Understanding which formats throw data away helps you avoid quality loss from repeated conversions.
| Category | Lossless options | Lossy options |
|---|---|---|
| Images | PNG, ICO, SVG | JPG, WebP (lossy mode) |
| Documents | PDF, DOCX, EPUB | Rasterized PDF-to-image |
| Audio / video | WAV, FLAC, MKV re-wrap | MP3, MP4 (re-encode) |
| Data | CSV, JSON, XML, XLSX | — |
A file converter changes a file from one format to another so it works in a different program or context — for example turning a HEIC photo into a JPG, or a DOCX document into a PDF — while keeping the underlying content intact.
It depends on the format. Lossy formats such as JPG and MP3 discard some data each time you re-encode, so repeated conversions degrade quality. Lossless formats like PNG, WAV and most data formats preserve the content exactly.

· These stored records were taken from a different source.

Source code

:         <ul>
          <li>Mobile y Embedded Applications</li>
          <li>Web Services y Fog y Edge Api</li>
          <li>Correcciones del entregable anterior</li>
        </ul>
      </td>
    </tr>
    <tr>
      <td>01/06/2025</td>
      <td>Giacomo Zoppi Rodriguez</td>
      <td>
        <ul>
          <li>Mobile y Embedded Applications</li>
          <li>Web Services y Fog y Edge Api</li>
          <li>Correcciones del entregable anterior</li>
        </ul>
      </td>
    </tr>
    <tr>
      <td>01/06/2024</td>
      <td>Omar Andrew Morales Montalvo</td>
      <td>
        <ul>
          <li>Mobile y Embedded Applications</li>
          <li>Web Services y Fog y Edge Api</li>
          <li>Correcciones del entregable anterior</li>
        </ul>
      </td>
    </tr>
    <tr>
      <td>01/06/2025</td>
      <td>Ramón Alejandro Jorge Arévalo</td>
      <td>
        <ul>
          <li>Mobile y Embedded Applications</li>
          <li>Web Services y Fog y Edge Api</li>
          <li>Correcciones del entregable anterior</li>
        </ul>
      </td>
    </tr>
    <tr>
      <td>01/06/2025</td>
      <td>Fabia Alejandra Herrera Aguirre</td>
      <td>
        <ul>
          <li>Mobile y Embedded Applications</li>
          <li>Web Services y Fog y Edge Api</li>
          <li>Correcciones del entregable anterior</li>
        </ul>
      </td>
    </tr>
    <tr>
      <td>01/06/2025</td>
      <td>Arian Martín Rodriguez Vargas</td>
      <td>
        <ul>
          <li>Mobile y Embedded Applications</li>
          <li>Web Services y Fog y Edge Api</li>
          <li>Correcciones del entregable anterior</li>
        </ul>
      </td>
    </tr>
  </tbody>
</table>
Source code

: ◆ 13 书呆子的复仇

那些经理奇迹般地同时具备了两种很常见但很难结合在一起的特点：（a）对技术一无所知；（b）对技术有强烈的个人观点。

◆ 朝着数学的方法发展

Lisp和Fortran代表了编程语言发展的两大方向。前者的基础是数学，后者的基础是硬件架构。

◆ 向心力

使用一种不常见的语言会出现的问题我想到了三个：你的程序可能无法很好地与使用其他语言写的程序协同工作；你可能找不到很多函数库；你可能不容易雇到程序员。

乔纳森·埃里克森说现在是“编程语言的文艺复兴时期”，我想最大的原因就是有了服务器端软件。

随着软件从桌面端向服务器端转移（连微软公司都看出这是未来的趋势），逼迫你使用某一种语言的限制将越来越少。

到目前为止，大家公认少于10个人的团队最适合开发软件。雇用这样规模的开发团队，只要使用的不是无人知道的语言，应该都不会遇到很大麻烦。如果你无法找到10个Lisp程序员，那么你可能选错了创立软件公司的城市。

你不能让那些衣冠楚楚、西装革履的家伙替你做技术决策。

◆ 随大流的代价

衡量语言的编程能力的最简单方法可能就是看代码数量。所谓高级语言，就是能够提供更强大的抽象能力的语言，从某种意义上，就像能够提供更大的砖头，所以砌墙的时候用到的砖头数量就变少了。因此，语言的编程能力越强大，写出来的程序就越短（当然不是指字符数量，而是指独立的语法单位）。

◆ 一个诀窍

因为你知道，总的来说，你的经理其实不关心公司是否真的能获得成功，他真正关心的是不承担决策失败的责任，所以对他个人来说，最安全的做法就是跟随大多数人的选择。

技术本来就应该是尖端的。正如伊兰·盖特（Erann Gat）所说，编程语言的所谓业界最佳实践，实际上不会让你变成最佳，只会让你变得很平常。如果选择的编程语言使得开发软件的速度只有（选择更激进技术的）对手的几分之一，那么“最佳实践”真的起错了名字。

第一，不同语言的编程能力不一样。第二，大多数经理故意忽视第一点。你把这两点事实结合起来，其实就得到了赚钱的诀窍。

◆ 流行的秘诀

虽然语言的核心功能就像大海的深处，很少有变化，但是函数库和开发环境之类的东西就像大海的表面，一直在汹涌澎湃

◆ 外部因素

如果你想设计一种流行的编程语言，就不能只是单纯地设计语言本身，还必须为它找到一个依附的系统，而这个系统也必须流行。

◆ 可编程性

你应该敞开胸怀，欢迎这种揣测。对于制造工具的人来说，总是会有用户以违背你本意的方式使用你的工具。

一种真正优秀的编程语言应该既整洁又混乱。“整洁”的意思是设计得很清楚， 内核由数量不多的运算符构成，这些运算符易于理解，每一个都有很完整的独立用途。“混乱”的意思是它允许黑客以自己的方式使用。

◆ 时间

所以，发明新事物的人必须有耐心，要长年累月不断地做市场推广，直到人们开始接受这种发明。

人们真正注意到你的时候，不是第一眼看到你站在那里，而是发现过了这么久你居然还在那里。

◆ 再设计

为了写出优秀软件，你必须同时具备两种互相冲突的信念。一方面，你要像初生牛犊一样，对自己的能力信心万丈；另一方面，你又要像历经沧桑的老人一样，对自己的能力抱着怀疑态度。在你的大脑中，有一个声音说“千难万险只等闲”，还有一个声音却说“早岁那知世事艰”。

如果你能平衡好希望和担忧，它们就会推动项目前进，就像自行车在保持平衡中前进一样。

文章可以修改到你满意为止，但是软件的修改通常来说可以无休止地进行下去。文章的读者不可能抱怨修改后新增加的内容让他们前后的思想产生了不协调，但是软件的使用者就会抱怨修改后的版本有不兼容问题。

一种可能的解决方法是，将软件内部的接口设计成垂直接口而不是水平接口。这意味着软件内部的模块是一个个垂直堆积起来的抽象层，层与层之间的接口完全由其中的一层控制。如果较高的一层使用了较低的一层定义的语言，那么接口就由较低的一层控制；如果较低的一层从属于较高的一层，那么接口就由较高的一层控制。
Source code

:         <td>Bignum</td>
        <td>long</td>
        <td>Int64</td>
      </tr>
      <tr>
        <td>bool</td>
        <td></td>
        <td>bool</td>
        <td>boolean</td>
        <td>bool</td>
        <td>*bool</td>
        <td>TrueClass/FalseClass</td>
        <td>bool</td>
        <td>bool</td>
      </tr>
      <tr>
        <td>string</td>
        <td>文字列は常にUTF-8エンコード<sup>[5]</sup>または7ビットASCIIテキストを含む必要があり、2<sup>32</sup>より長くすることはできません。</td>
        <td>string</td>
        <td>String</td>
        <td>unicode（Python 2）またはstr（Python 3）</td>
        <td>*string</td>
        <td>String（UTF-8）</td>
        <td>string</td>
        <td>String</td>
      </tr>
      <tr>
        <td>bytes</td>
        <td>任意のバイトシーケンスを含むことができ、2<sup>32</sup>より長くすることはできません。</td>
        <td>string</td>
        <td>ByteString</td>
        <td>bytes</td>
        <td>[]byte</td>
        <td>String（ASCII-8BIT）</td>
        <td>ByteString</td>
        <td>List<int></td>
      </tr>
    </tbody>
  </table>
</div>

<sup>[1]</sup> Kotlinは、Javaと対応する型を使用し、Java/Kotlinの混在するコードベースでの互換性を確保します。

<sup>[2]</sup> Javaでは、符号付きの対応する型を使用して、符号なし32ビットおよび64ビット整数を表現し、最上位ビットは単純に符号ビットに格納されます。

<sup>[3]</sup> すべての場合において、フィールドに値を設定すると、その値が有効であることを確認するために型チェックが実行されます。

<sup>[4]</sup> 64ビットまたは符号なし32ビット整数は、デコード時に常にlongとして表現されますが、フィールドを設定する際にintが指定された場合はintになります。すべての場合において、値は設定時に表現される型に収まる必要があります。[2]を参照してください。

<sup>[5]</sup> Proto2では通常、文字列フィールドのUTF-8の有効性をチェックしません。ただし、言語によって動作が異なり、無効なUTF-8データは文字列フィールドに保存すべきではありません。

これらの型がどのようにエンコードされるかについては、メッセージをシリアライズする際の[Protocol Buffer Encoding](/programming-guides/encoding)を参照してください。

Make sure the first row contains clean header names, that the delimiter and text encoding (UTF-8) are detected correctly, and decide whether numbers and booleans should be typed or kept as strings. A good converter maps each row to a JSON object keyed by the headers.
For non-sensitive files, reputable online tools are convenient. For confidential documents or personal data, prefer tools that run entirely in your browser or offline desktop software so your files never leave your device.
Merging combines several CSV files that share the same columns into one larger file. Splitting breaks one large CSV into smaller files by row count or by the value of a column, which makes huge exports easier to open and share.